S'agissant de revendications portant sur la mise en œuvre technique d'une méthode ou d'un plan non technique, en particulier d'une méthode dans le domaine des activités économiques ou de principes en matière de jeux, le fait de modifier la méthode ou le plan non technique sous-jacent(e) pour contourner un problème technique, plutôt que de traiter ce problème d'une manière fondamentalement technique, n'est pas considéré comme une contribution technique par rapport à l'état de la technique (T 258/03, T 414/12). Une telle solution constitue plutôt une modification des contraintes fournies à l'homme du métier qui est chargé de mettre en œuvre la méthode ou le plan non technique en question.

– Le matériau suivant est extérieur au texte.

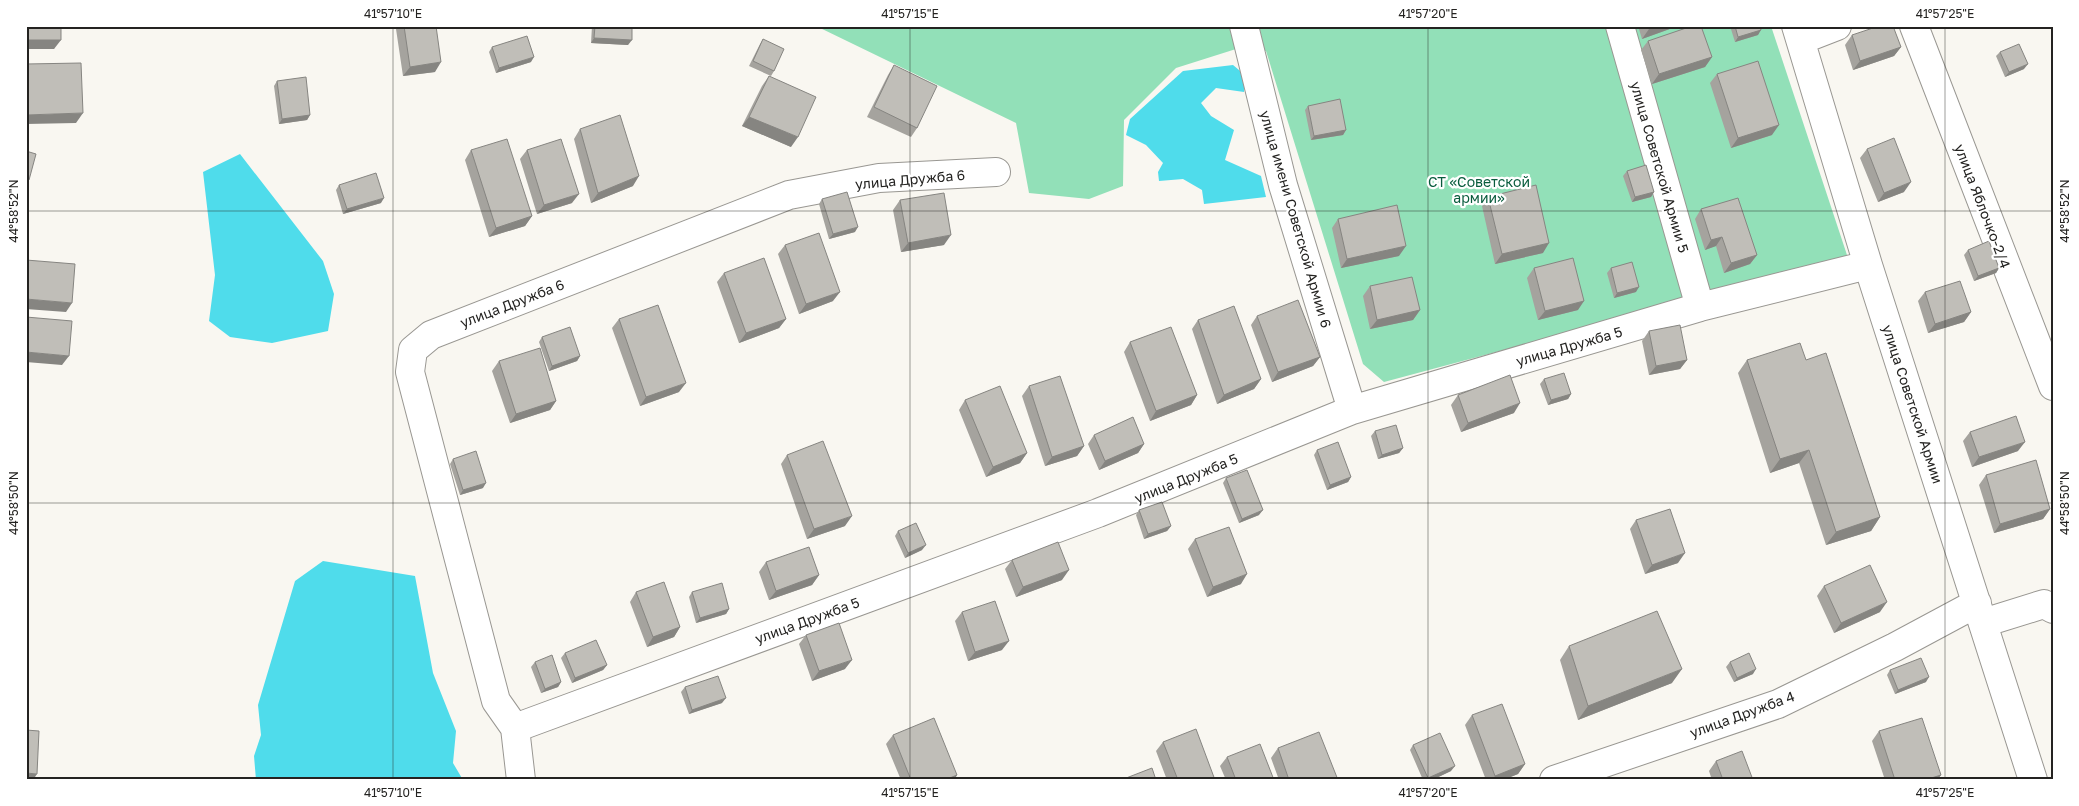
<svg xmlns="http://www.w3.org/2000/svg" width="2079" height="806" font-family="'Golos Text',sans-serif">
	<rect width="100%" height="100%" fill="#f9f7f1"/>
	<path fill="#92e0b8" d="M816,26H1771L1848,258L1384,382L1363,364L1266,51L1236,49L1176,68L1124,120L1123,186L1089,199L1029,193L1016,123Z"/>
	<path fill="#4fdceb" d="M1233,65L1245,75L1244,92L1216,88L1201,103L1211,116L1234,130L1225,160L1261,176L1266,197L1204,204L1202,190L1183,179L1159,181L1158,172L1163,163L1146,145L1126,135L1130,119L1183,71Z
		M240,154L323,261L334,294L328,331L272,343L230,337L209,321L215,275L203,172Z
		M323,561L415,576L433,673L456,731L453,763L463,780H256L254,756L261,735L258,705L295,581Z"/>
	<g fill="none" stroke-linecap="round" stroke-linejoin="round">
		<g stroke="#999792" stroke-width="30">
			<path id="street" d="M1244,26L1283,185L1352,410
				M1620,26L1700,307
				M1796,26L1868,265L2033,780
				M1914,26L2053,386
				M1801,40L1837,26
				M1983,623L2044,604L2053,609
				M515,728L1098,513L1352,410L1700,307L1868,265
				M515,728L496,701L410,372L413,350L431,335L789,195L879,178L996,172
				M515,728L521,780
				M1554,780L1778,704L1895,647L1977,603"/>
		</g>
		<use href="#street" stroke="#fff" stroke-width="28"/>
	</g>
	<path fill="#a5a39e" d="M26,26H61L54,49H26Z
		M398,26H436L435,72L403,76L396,29Z
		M592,26H632L628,45L591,43Z
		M1638,26H1678L1642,39Z
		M1730,26H1760L1758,35L1735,42Z
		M1852,35L1901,47L1894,56L1853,70L1845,45Z
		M763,39L774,71L771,76L749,66L760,44Z
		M1648,41L1712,57L1705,67L1652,84L1641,50Z
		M492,47L531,62L496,73L489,52Z
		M2000,52L2024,69L2005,77L1996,56Z
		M894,65L917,128L911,137L867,117L888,75Z
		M1717,74L1772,135L1731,148L1710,83Z
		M769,76L791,147L742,126L762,86Z
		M277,81L310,115L307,120L279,124L274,86Z
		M1308,106L1346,130L1343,135L1311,140L1305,110Z
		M580,129L633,186L591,203L574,139Z
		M1867,149L1904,192L1878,202L1860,158Z
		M471,150L532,216L525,226L489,237L465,160Z
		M527,150L572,203L537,214L520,159Z
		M1627,171L1654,192L1651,197L1632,202L1623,176Z
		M339,185L381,203L343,214L336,190Z
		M1488,197L1543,253L1495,264L1482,206Z
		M822,199L855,232L829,239L819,204Z
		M900,200L944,245L901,252L893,210Z
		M1701,209L1757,255L1750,264L1724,273L1716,246L1705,250L1695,219Z
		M1338,219L1399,256L1341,268L1332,228Z
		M785,245L833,301L799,314L778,254Z
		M1968,250L1999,268L1996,273L1974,281L1964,255Z
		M1534,268L1578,310L1538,320L1527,278Z
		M1611,268L1636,292L1614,298L1607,273Z
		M724,273L786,319L779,328L739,343L717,282Z
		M1370,286L1420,310L1413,320L1370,329L1363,296Z
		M1925,292L1971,312L1964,322L1928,333L1918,301Z
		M1257,316L1320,357L1313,366L1272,382L1251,325Z
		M619,319L679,392L640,406L612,328Z
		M1198,320L1261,379L1254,389L1217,404L1192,329Z
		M1649,331L1687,360L1680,369L1649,375L1642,341Z
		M542,337L580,356L577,361L549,371L539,342Z
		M1130,342L1197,395L1191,405L1150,421L1124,352Z
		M1747,360H1806L1880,517L1871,531L1826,545L1799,463L1770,473L1738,373Z
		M499,361L556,401L550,410L510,423L492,371Z
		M1544,379L1571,394L1568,399L1548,405L1540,384Z
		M1029,386L1084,446L1077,456L1045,466L1022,396Z
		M1458,395L1514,413L1461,432L1451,405Z
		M965,400L1027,453L1020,463L986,477L959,410Z
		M1375,431L1403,448L1399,453L1378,459L1371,436Z
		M1970,432L2018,451L1972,467L1963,441Z
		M1094,435L1144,444L1138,453L1099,470L1088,444Z
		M1317,450L1351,477L1348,482L1327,490L1314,455Z
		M787,455L845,526L807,539L781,464Z
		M453,459L483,488L460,495L450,464Z
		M1986,475L2050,509L2043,519L1994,533L1979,485Z
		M1226,478L1259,515L1239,523L1223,483Z
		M1139,510L1171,526L1167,531L1144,539L1136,515Z
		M1636,520L1678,563L1645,574L1630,529Z
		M898,531L922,550L905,558L895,536Z
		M1195,539L1241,584L1207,597L1188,549Z
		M1012,560L1062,580L1016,597L1005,569Z
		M766,562L819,575L812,585L769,600L759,572Z
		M1824,586L1880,612L1834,633L1817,596Z
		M636,592L680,627L674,637L647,647L630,602Z
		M692,592L729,609L726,614L696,623L689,597Z
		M962,612L1002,650L968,661L955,621Z
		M806,635L845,669L812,681L799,644Z
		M1569,646L1672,683L1578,720L1560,660Z
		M565,653L607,665L603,670L572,683L561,658Z
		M535,662L561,682L558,687L541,693L531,667Z
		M1730,662L1753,674L1734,682L1726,667Z
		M1890,670L1926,682L1895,694L1887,675Z
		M685,687L722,703L689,714L681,692Z
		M1472,715L1525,764L1518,774L1503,780H1486L1465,725Z
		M1879,731L1941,775L1937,780H1885L1872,741Z
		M893,735L957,775L954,780H901L886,744Z
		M1163,742L1215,780H1167L1156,751Z
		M1413,745L1451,771L1432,780H1423L1410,750Z
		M1278,748L1338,780H1279L1271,758Z
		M1227,757L1274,780H1226L1220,766Z
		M1716,761L1753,780H1712L1709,771Z"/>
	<path fill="#868581" d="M1658,26H1678L1642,39L1649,29Z
		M1761,30L1758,35L1735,42L1738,37Z
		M594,38L632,40L628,45L591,43Z
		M28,40H61L54,49H26V42Z
		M1901,47L1894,56L1853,70L1860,61Z
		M534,57L531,62L496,73L499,68Z
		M1712,57L1705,67L1652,84L1659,74Z
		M441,62L435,72L403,76L410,67Z
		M2028,64L2024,69L2005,77L2009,72Z
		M83,113L76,123L26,124V115Z
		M310,115L307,120L279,124L282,119Z
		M749,117L798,137L791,147L742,126Z
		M1779,125L1772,135L1731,148L1738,138Z
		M1346,130L1343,135L1311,140L1314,136Z
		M639,176L633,186L591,203L598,193Z
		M1911,182L1904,192L1878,202L1884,193Z
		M1654,192L1651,197L1632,202L1635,197Z
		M579,194L572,203L537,214L544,205Z
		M384,198L381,203L343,214L347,209Z
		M532,216L525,226L489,237L496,228Z
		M858,227L855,232L829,239L833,234Z
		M951,235L944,245L901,252L908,243Z
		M1722,237L1716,246L1705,250L1711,240Z
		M1549,243L1543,253L1495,264L1502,254Z
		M1406,246L1399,256L1341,268L1347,259Z
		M1757,255L1750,264L1724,273L1731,263Z
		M1999,268L1996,273L1974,281L1978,276Z
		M1639,287L1636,292L1614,298L1617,293Z
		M840,292L833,301L799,314L806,304Z
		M26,299L72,303L66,312L26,309Z
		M1584,301L1578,310L1538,320L1545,311Z
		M1420,310L1413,320L1370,329L1377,320Z
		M1971,312L1964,322L1928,333L1935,324Z
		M786,319L779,328L739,343L746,333Z
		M26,352L69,356L62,365L26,362Z
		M580,356L577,361L549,371L552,366Z
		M1320,357L1313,366L1272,382L1278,372Z
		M1687,360L1680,369L1649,375L1656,366Z
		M1261,379L1254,389L1217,404L1224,395Z
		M686,383L679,392L640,406L646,397Z
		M1571,394L1568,399L1548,405L1551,400Z
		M1197,395L1191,405L1150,421L1156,411Z
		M556,401L550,410L510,423L516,414Z
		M1520,403L1514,413L1461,432L1468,423Z
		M2025,442L2018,451L1972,467L1979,457Z
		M1144,444L1138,453L1099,470L1105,461Z
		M1084,446L1077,456L1045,466L1052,457Z
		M1403,448L1399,453L1378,459L1382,455Z
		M1809,450L1799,463L1770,473L1780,459Z
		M1027,453L1020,463L986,477L993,467Z
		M1351,477L1348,482L1327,490L1330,485Z
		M486,483L483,488L460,495L463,490Z
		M2050,509L2043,519L1994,533L2000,524Z
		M1263,510L1259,515L1239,523L1242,519Z
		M852,516L845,526L807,539L814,529Z
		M1880,517L1871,531L1826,545L1836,532Z
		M1171,526L1167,531L1144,539L1148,534Z
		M926,545L922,550L905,558L908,553Z
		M1685,553L1678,563L1645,574L1652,565Z
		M1069,570L1062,580L1016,597L1023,587Z
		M1247,574L1241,584L1207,597L1213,587Z
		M819,575L812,585L769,600L776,591Z
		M1887,602L1880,612L1834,633L1841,623Z
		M729,609L726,614L696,623L700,618Z
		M680,627L674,637L647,647L653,637Z
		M1009,641L1002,650L968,661L975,652Z
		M852,660L845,669L812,681L819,671Z
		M607,665L603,670L572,683L575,678Z
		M1682,669L1672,683L1578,720L1588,706Z
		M1756,669L1753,674L1734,682L1737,678Z
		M1929,677L1926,682L1895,694L1898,690Z
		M561,682L558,687L541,693L545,689Z
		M726,698L722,703L689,714L692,710Z
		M1525,764L1518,774L1503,780H1492L1495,776Z
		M1455,766L1451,771L1432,780H1427L1428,778Z
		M26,773L37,774L33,780H26Z
		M957,775L954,780H945Z
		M1941,775L1937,780H1925Z"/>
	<path fill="#c0beb8" stroke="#868581" d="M28,26H61V40H28Z
		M404,26H436L441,62L410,67Z
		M595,26H632V40L594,38Z
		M1648,26H1658L1649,29Z
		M1692,26H1701L1712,57L1659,74L1648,41Z
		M1735,26H1760L1761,30L1738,37Z
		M1879,26H1893L1901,47L1860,61L1852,35Z
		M527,36L534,57L499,68L492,47Z
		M763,39L784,49L774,71L753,61Z
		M2019,44L2028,64L2009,72L2000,52Z
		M1758,61L1779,125L1738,138L1717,74Z
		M81,63L83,113L26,115V64Z
		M894,65L937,86L917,128L874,107Z
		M769,76L816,97L798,137L749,117Z
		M306,77L310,115L282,119L277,81Z
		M1340,99L1346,130L1314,136L1308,106Z
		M620,115L639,176L598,193L580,129Z
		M1894,138L1911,182L1884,193L1867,149Z
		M507,139L532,216L496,228L471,150Z
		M561,139L579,194L544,205L527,150Z
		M26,151L36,154L29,180L26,179Z
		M1646,165L1654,192L1635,197L1627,171Z
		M376,173L384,198L347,209L339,185Z
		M1536,185L1549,243L1502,254L1488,197Z
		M847,192L858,227L833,234L822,199Z
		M944,193L951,235L908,243L900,200Z
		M1738,198L1757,255L1731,263L1722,237L1711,240L1701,209Z
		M1397,205L1406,246L1347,259L1338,219Z
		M819,233L840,292L806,304L785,245Z
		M1989,241L1999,268L1978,276L1968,250Z
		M764,258L786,319L746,333L724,273Z
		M1573,258L1584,301L1545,311L1534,268Z
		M26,260L75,264L72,303L26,299Z
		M1632,262L1639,287L1617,293L1611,268Z
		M1412,277L1420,310L1377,320L1370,286Z
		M1960,281L1971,312L1935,324L1925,292Z
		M1298,300L1320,357L1278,372L1257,316Z
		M658,305L686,383L646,397L619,319Z
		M1234,306L1261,379L1224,395L1198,320Z
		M26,317L72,321L69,356L26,352Z
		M1680,325L1687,360L1656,366L1649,331Z
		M570,327L580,356L552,366L542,337Z
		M1171,327L1197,395L1156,411L1130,342Z
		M1800,343L1806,360L1826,353L1880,517L1836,532L1809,450L1780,459L1747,360Z
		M540,348L556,401L516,414L499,361Z
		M1564,373L1571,394L1551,400L1544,379Z
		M1510,375L1520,403L1468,423L1458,395Z
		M1060,376L1084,446L1052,457L1029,386Z
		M1000,386L1027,453L993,467L965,400Z
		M2016,416L2025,442L1979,457L1970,432Z
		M1133,417L1144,444L1105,461L1094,435Z
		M1396,425L1403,448L1382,455L1375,431Z
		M823,441L852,516L814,529L787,455Z
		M1338,442L1351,477L1330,485L1317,450Z
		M476,451L486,483L463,490L453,459Z
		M2036,460L2050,509L2000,524L1986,475Z
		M1247,470L1263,510L1242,519L1226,478Z
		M1162,502L1171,526L1148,534L1139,510Z
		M1670,509L1685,553L1652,565L1636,520Z
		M916,523L926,545L908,553L898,531Z
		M1229,527L1247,574L1213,587L1195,539Z
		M1058,542L1069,570L1023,587L1012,560Z
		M809,547L819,575L776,591L766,562Z
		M1870,565L1887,602L1841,623L1824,586Z
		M664,582L680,627L653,637L636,592Z
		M722,583L729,609L700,618L692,592Z
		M995,601L1009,641L975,652L962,612Z
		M1657,611L1682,669L1588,706L1569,646Z
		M839,623L852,660L819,671L806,635Z
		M596,640L607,665L575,678L565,653Z
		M1749,653L1756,669L1737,678L1730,662Z
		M552,655L561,682L545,689L535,662Z
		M1921,658L1929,677L1898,690L1890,670Z
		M718,676L726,698L692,710L685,687Z
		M1502,704L1525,764L1495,776L1472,715Z
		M934,718L957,775L945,780H911L893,735Z
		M1922,718L1941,775L1925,780H1895L1879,731Z
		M1196,729L1215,780H1178L1163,742Z
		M26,730L39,731L37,774L26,773Z
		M1319,732L1338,780H1289L1278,748Z
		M1440,733L1455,766L1428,778L1413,745Z
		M1260,744L1274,780H1236L1227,757Z
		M1742,751L1753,780H1723L1716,761Z
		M1152,768L1156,780H1121Z"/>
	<path fill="none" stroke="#242321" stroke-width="1" stroke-opacity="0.45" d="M393,26V780M910,26V780M1428,26V780M1945,26V780M26,211H2053M26,503H2053"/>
	<g text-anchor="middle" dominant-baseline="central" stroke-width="4.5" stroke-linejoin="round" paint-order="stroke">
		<g font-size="14" fill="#242321" stroke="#fff">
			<text transform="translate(1660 167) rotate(74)">улица Советской Армии 5</text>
			<text transform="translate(910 179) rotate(-5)">улица Дружба 6</text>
			<text transform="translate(1983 206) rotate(69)">улица Яблочко-2/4</text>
			<text transform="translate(1296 219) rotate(74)">улица имени Советской Армии 6</text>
			<text transform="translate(512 303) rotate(-21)">улица Дружба 6</text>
			<text transform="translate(1569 346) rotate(-16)">улица Дружба 5</text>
			<text transform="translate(1913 404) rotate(72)">улица Советской Армии</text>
			<text transform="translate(1186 478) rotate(-22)">улица Дружба 5</text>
			<text transform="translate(807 620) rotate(-20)">улица Дружба 5</text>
			<text transform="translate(1742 714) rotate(-20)">улица Дружба 4</text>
		</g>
		<g font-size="14" fill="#095c3d" stroke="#fff">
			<text x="1479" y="181">СТ «Советской<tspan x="1479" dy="16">армии»</tspan></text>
		</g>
	</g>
	<rect width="2079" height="806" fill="none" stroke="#ffffff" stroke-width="55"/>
	<rect x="28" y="28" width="2024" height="750" fill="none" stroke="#242321" stroke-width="2"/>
	<g font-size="12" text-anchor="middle" fill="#242321">
		<text x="393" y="18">41°57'10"E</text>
		<text x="910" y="18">41°57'15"E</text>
		<text x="1428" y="18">41°57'20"E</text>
		<text x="1945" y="18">41°57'25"E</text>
		<text transform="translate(14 211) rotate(-90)" y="4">44°58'52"N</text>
		<text transform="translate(2065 211) rotate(-90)" y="4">44°58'52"N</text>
		<text transform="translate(14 503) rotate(-90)" y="4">44°58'50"N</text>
		<text transform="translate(2065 503) rotate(-90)" y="4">44°58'50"N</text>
		<text x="393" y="797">41°57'10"E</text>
		<text x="910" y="797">41°57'15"E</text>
		<text x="1428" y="797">41°57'20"E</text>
		<text x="1945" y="797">41°57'25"E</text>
	</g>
</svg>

Dans ce type de cas, il convient de prendre en considération les autres avantages ou effets techniques éventuellement associés aux caractéristiques spécifiques de la mise en œuvre technique, au-delà des effets et avantages inhérents à la méthode ou au plan non technique sous-jacent(e), lesquels doivent, tout au plus, être considérés comme le simple corollaire de cette mise en œuvre (T 1543/06). Ceux-ci ne peuvent être assimilés à des effets techniques aux fins de la définition du problème technique objectif.

Exemple

Dans un jeu pratiqué en ligne via un système informatique réparti, l'effet consistant en une diminution du trafic sur le réseau et obtenu par la réduction du nombre maximum de joueurs, ne peut servir de base à la formulation du problème technique objectif. Cet effet est plutôt une conséquence directe du changement des principes du jeu, qui est inhérente au plan de nature non technique. Le problème relatif à la réduction du trafic sur le réseau n'est pas traité par une solution technique, mais contourné par la solution non technique qui est proposée pour la pratique du jeu. La caractéristique définissant le nombre maximum de joueurs constitue donc une contrainte donnée qui fait partie du plan non technique que l'homme du métier, par exemple un ingénieur logiciel, serait chargé de mettre en œuvre. Il resterait à établir si la mise en œuvre spécifique revendiquée sur le plan technique serait évidente pour lui.